Segment Start: INPUT

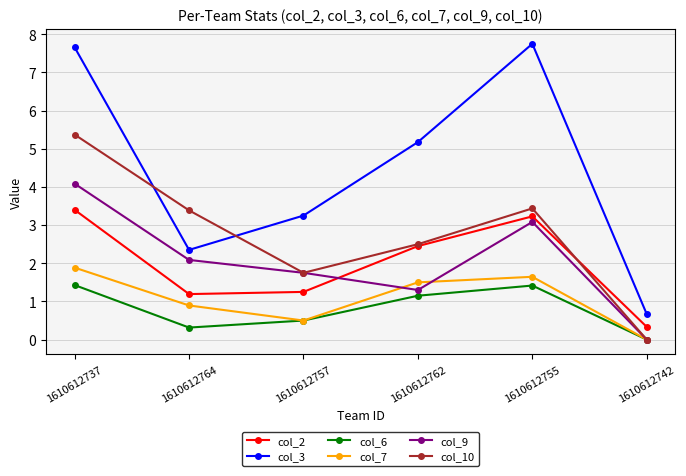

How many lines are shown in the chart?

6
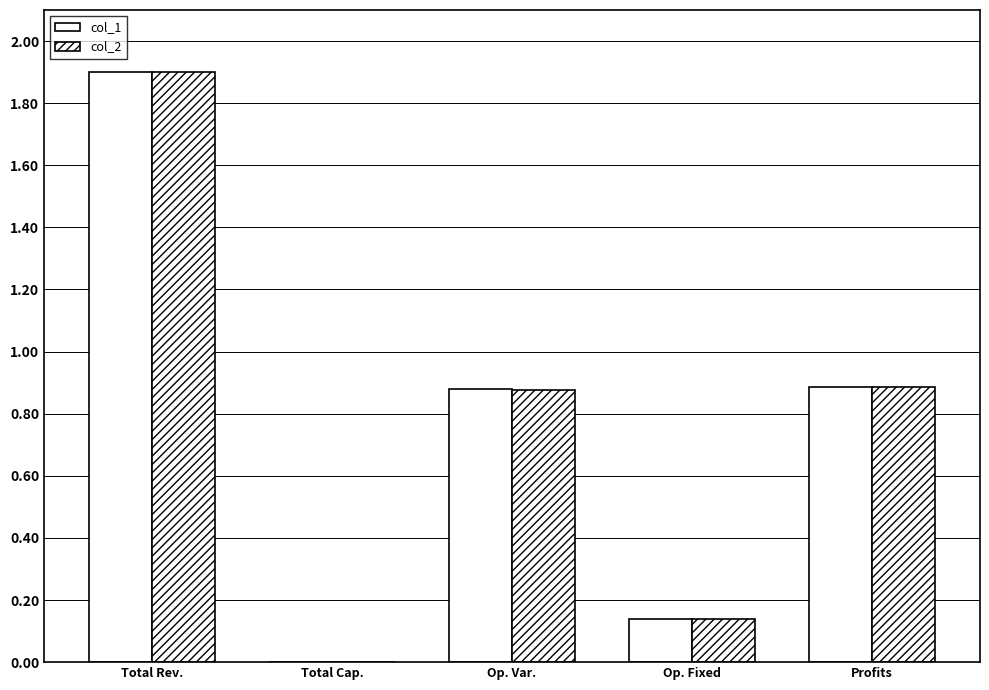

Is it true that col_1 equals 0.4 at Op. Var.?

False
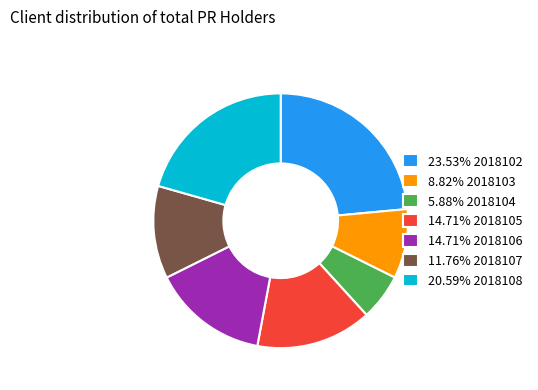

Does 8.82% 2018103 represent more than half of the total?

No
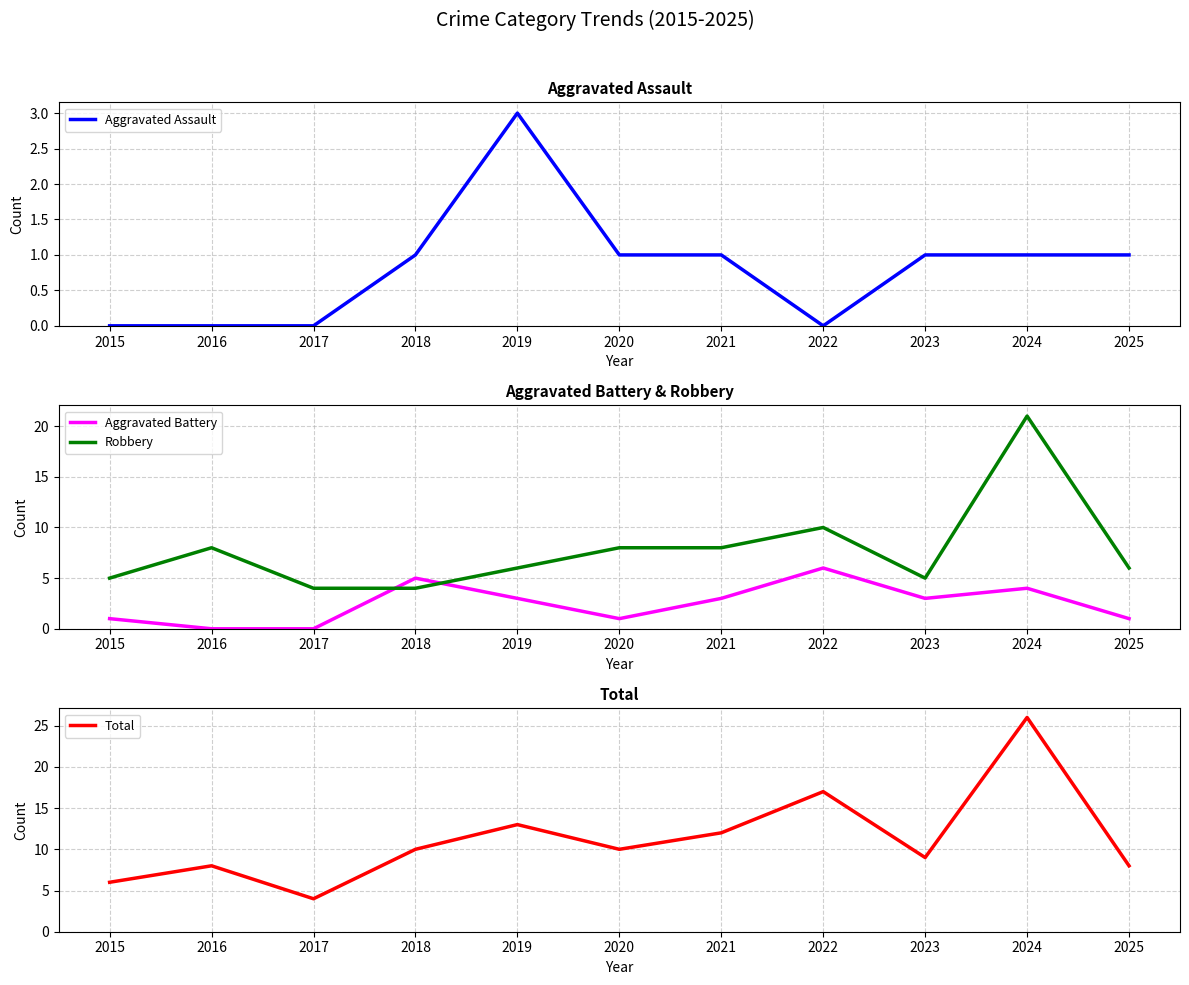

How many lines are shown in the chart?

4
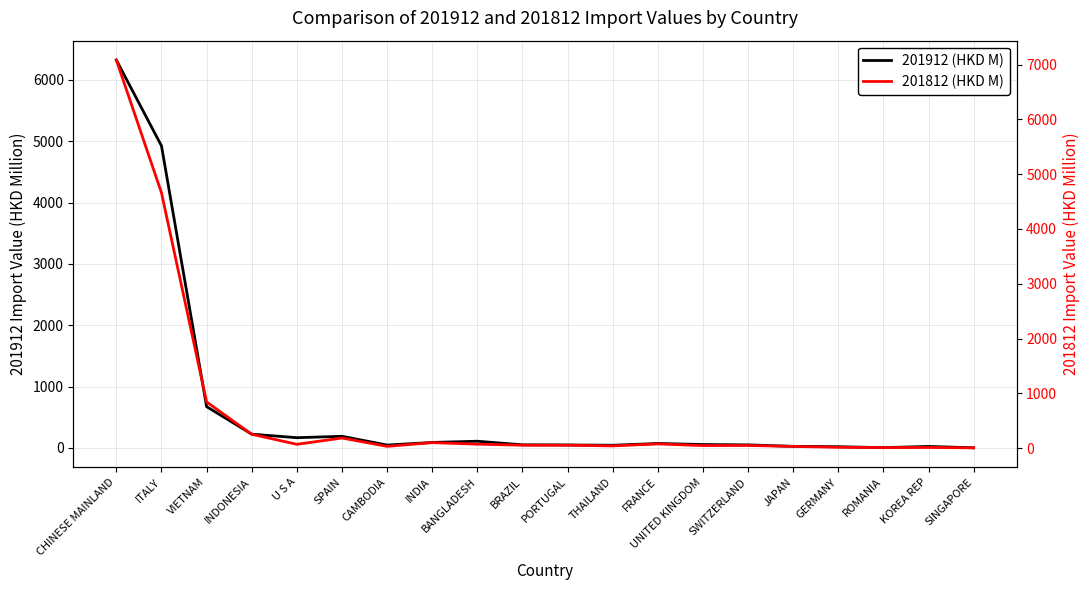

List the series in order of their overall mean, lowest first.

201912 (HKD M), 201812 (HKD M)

Segment End: INPUT

TASK DETAILS: Rewrite these lines with "chart" changed to "graph" and nothing else altered. Omit the pictures.

RESPONSE AREA:
How many lines are shown in the graph?

6

Is it true that col_1 equals 0.4 at Op. Var.?

False

Does 8.82% 2018103 represent more than half of the total?

No

How many lines are shown in the graph?

4

List the series in order of their overall mean, lowest first.

201912 (HKD M), 201812 (HKD M)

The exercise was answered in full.